Another Analyst Capitulates To “Fear Of Being Left Out”

If this market runs out of bears, I think it’s in trouble.

And today one of the market’s few remaining bears capitulated to the rally. Wells Fargo’s head of equity strategy Christopher Harvey hiked his year-end price target for the Standard & Poor’s 500 Index to 3,088 from 2,665. The index closed at 2,983 on Monday April 29, so the Wells Fargo target is 4.9% above Monday’s close. The previous Wells Fargo target was the second lowest on Wall Street. It’s now the second highest, according to Bloomberg, behind only the 3250 target from Deutsche Bank. (The only call lower than that of Wells Fargo before this bullish shift was from Cantor Fitzgerald.) The median is 2,950.

What’s really interesting to me about Harvey’s call at Wells Fargo is that it’s based on higher price-to-earnings ratios and not on increasing earnings themselves. Because of the Federal Reserve’s switch to steady or even declining interest rates, and because of an investor preference for U.S. equities based on their outperformance, investors will be willing to pay more for U.S. stocks as the year goes on, Harvey argued. Harvey did not raise his target for S&P 500 earnings from his earlier $166 for 2019.

So this is an example of a call that in my opinion is based on “fear of being left out.” No analyst likes to be bearish in the face of a rally like this. And at some point the pain of being bearish just gets to be too much. You can be sure that the phones have been ringing off the hooks at Wells Fargo as money management clients have been calling to question the previous bearish positioning.
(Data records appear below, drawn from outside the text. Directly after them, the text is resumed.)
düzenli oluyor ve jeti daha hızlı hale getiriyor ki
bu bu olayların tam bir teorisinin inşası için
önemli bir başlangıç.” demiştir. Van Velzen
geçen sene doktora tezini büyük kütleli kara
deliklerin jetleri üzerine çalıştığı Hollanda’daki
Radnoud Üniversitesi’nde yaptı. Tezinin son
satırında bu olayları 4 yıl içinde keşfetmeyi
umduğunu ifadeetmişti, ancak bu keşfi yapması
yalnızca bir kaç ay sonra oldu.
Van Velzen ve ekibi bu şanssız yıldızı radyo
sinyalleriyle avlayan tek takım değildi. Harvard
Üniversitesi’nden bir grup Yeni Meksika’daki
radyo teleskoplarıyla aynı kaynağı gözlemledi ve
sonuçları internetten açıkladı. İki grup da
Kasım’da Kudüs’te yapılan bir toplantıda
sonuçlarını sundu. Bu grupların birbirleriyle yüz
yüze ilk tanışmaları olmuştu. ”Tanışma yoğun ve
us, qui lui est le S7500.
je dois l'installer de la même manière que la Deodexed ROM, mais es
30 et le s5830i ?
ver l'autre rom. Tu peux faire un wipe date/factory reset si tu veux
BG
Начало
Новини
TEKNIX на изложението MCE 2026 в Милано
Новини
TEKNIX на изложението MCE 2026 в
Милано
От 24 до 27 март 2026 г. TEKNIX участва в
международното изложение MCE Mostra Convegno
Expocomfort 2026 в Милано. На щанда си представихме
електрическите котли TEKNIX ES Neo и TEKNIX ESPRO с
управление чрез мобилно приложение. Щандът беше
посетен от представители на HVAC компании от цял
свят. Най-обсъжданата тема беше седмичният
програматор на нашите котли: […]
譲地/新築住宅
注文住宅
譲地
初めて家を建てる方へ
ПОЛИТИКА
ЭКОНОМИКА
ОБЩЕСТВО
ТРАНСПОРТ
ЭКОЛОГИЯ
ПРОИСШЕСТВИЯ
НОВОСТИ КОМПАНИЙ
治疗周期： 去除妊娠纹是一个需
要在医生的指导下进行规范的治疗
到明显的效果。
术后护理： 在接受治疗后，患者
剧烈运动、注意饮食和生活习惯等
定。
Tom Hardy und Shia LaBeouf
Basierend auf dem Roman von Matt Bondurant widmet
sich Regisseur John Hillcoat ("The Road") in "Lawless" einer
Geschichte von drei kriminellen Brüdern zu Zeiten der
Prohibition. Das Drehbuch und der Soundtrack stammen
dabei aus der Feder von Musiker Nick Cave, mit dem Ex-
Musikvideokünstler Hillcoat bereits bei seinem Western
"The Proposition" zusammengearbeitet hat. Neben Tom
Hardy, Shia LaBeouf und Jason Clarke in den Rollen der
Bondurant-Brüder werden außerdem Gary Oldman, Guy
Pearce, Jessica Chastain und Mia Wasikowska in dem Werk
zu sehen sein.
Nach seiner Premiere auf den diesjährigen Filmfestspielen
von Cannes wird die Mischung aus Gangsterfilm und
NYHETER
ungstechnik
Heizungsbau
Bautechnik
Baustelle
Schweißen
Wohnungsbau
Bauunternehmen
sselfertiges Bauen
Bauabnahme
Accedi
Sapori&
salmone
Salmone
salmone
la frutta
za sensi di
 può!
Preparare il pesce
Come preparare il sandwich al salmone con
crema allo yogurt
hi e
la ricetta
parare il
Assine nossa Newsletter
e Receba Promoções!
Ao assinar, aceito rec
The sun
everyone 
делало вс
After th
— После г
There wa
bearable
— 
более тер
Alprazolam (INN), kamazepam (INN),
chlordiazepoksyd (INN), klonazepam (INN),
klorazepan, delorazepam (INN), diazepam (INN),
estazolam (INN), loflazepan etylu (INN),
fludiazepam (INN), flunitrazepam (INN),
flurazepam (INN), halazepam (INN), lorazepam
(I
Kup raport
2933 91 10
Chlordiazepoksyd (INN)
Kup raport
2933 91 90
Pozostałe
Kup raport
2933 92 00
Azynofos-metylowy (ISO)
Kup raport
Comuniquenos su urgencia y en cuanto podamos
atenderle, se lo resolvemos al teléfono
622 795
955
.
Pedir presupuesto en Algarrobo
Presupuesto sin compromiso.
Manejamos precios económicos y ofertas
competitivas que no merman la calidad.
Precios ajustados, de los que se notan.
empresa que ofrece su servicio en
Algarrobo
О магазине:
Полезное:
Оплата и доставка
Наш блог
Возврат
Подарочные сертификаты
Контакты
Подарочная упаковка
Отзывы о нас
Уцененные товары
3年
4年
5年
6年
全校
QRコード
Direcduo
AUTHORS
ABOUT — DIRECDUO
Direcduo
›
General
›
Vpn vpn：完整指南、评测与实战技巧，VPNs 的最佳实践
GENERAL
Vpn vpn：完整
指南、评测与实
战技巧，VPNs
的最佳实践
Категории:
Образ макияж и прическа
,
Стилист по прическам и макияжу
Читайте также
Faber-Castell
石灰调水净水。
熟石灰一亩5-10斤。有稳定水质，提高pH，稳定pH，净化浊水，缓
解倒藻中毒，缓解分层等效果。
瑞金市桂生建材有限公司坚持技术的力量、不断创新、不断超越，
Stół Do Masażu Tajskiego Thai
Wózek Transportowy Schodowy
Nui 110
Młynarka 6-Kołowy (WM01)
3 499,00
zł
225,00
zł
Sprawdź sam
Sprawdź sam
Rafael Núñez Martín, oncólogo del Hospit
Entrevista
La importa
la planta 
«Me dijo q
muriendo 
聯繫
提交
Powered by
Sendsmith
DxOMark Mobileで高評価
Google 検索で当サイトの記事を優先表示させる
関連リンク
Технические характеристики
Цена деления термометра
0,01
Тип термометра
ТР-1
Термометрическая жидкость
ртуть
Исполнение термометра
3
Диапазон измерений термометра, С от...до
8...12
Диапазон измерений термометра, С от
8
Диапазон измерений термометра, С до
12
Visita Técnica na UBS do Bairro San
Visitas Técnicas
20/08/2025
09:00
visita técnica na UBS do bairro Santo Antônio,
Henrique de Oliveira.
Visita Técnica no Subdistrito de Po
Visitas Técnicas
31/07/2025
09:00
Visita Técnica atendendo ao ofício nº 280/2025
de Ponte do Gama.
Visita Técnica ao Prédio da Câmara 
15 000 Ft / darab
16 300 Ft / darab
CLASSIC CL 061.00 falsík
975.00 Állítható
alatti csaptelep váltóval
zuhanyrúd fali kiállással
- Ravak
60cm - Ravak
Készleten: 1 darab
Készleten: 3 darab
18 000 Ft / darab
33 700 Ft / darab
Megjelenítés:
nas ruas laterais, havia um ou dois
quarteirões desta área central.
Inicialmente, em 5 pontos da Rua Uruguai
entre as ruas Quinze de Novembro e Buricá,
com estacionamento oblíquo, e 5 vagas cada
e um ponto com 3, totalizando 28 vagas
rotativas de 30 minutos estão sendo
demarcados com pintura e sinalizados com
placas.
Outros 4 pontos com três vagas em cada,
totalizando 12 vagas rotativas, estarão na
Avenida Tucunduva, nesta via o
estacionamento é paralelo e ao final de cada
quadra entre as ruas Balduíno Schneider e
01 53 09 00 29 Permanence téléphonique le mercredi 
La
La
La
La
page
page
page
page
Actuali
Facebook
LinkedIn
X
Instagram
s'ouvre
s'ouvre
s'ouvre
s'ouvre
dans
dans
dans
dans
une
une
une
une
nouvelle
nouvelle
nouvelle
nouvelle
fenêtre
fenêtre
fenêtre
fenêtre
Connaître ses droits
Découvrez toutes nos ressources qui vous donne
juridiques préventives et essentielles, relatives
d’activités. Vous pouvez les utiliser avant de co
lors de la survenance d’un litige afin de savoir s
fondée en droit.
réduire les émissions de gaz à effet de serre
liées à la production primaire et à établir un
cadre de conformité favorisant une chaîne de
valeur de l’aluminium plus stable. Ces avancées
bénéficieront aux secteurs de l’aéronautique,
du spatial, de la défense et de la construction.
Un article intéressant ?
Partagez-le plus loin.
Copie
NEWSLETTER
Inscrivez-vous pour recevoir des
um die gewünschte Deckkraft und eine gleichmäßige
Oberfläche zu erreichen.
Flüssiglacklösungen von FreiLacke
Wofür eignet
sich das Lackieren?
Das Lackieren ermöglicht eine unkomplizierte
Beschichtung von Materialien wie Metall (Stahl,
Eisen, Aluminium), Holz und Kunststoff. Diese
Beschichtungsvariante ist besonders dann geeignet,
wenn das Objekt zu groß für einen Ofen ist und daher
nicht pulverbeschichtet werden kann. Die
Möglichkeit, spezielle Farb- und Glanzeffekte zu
For those of us made a bit uneasy by the market’s continued climb in the face of lackluster earnings–and who worry about the size of Fed’s balance sheet and the stimulus to the economy from big government deficits–the move to bullish from bearish by one of Wall Street last bearish holdouts is another worrying sign. This rally has been supported, in part, by bears tossing in the towel and joining the bullish chorus. That works to drive up stock prices as long as there’s cash on the sidelines moving into the market to buy shares. When, however, the supply of bears is running low, then the market will have to find other reasons to move higher.

And if you suspect, as I do, that the U.S. economy will slow in the second half, those “reasons” look to be in limited supply for the latter part of 2019.